Deine Keyword-Strategie in 4 Schritten
Kein Framework, keine Theorie. Sondern die vier konkreten Schritte, die ich in jedem Projekt durchlaufe, bevor eine einzige Seite geschrieben wird.
- Leistungsbegriffe kartieren. Welche Begriffe beschreiben deine Kernleistung? Hauptbegriff, alle Synonyme, alle Unterkategorien. Das ergibt das semantische Cluster, das deine Seiten abdecken müssen.
- Einzugsgebiet definieren. Dein Primärstandort, die umliegenden Orte und die Begriffe, unter denen dein Einzugsgebiet gesucht wird. Nicht nur die Stadt, auch Stadtteile, Kreise und regionale Bezeichnungen.

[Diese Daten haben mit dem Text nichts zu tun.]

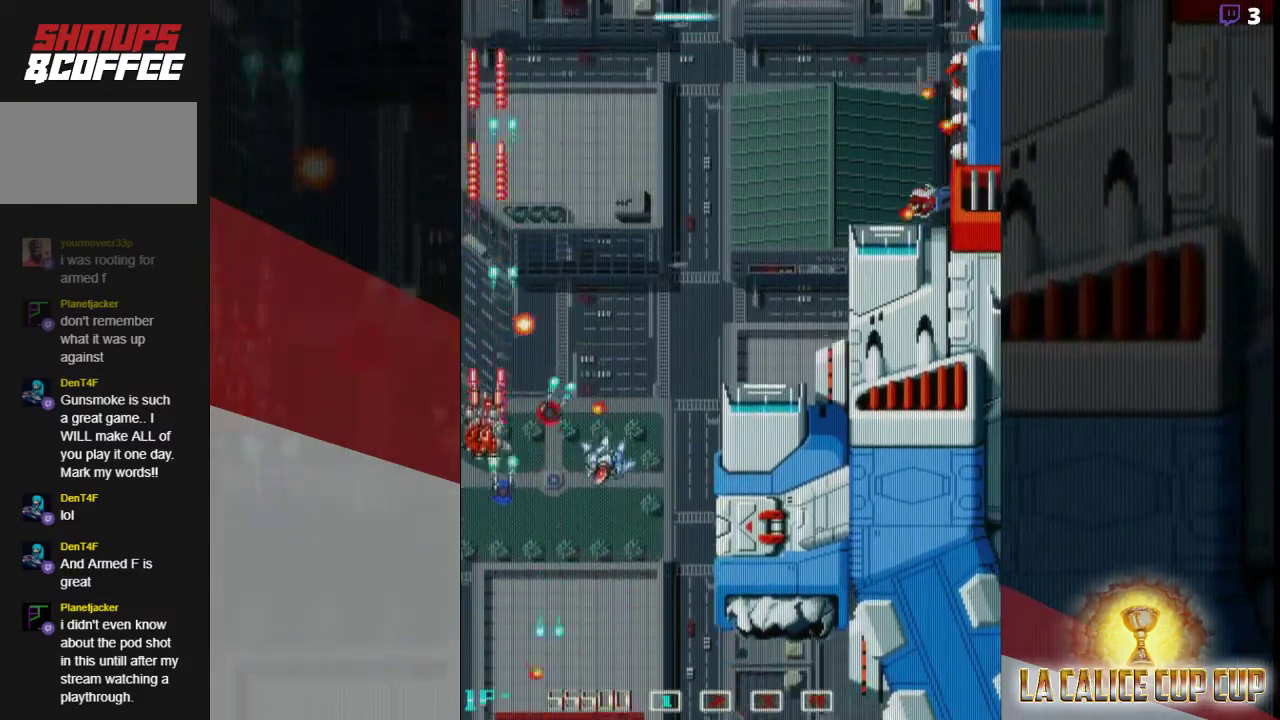
{"dt_ms": 500, "buttons": ["CROSS"], "left_stick": "up-left", "events": [[83, "left_stick", "down-right"], [283, "left_stick", "up-left"]]}
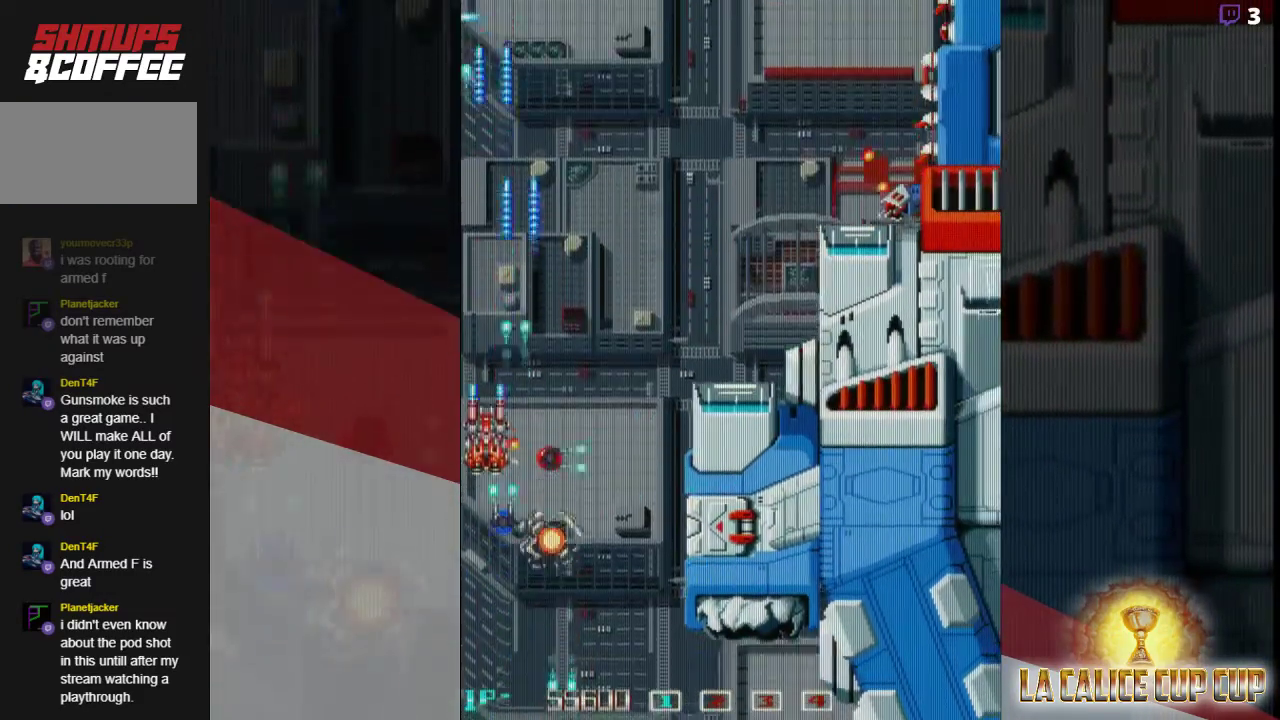
{"dt_ms": 500, "buttons": ["CROSS"], "left_stick": "down-left", "events": [[17, "left_stick", "down-left"]]}
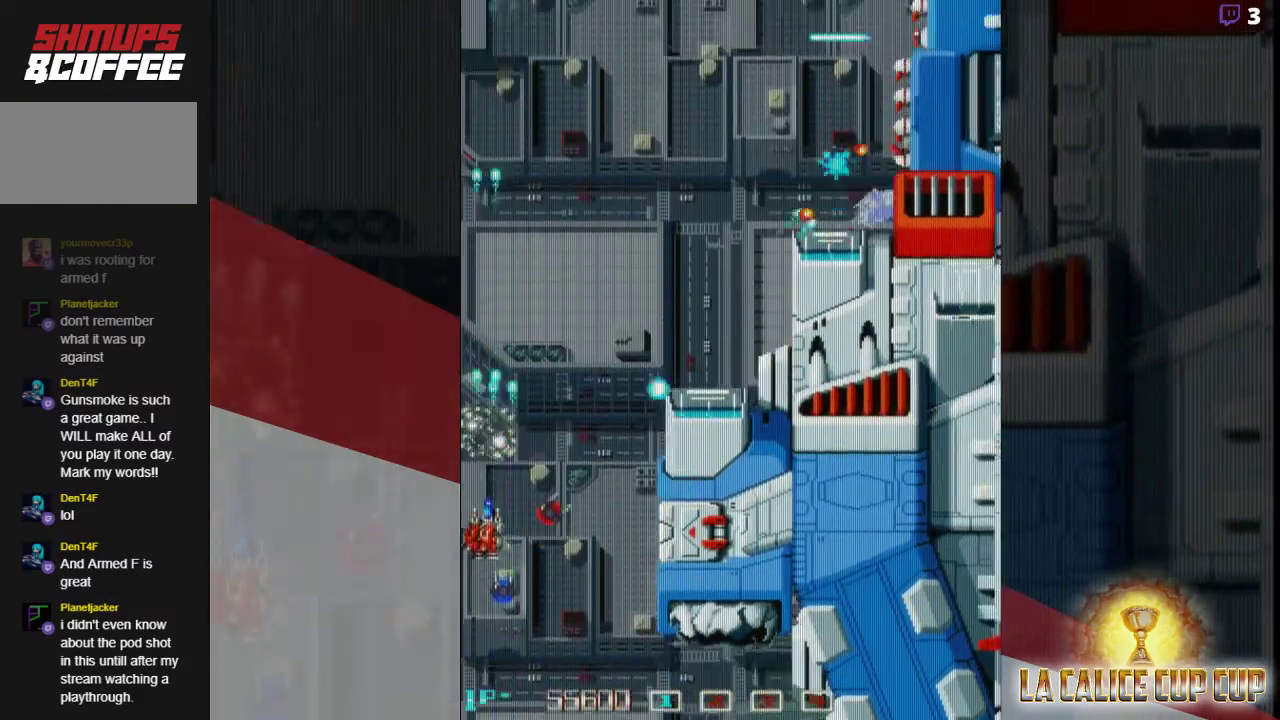
{"dt_ms": 500, "buttons": ["CROSS"], "left_stick": "up", "events": [[100, "left_stick", "center"], [150, "left_stick", "up"]]}
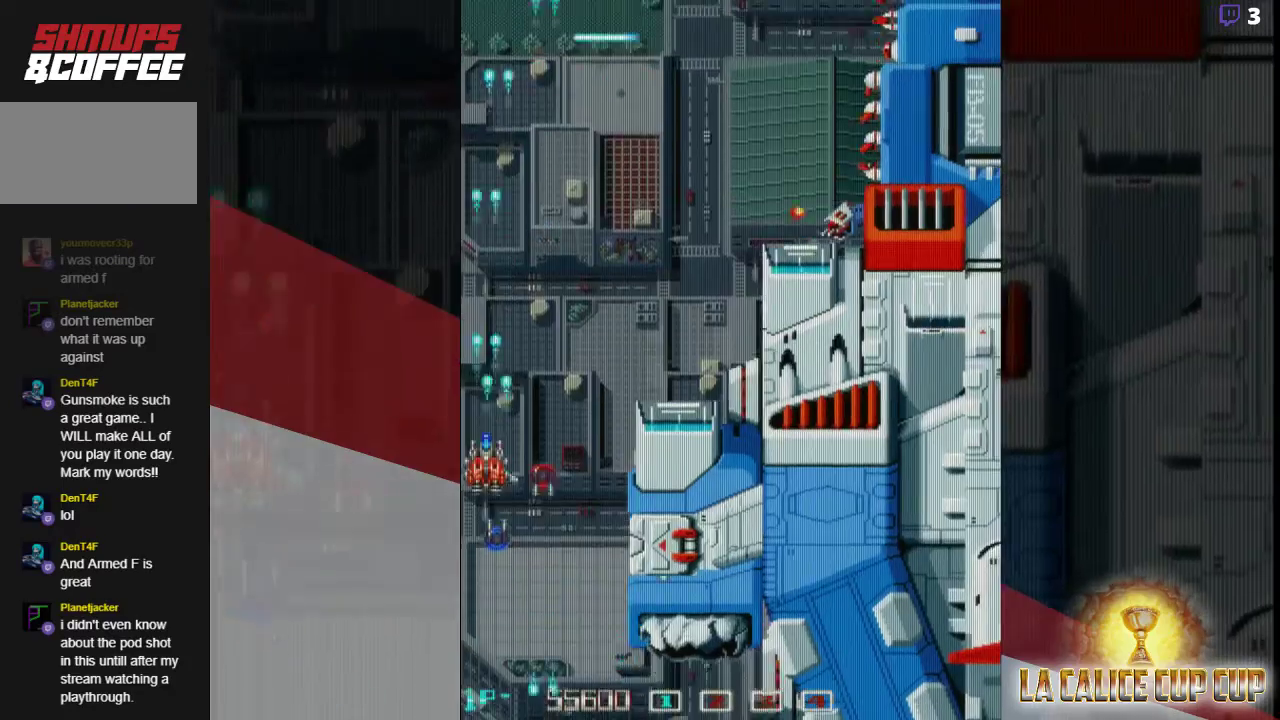
{"dt_ms": 500, "buttons": ["CROSS"], "left_stick": "up-right", "events": [[367, "left_stick", "up-right"]]}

- Intent-Matrix aufbauen. Welche Kombination aus Leistung und Ort hat transaktionalen Intent? Diese werden priorisiert und bekommen eigene, dedizierte Seiten. Informationaler Content kommt ergänzend, nicht als Hauptstrategie.
- Dedizierte Seiten pro Kombination erstellen. Eine Seite pro relevanter Leistung-Ort-Kombination, mit echtem lokalem Inhalt, klaren Signalen für Google und einem direkten nächsten Schritt für den Nutzer.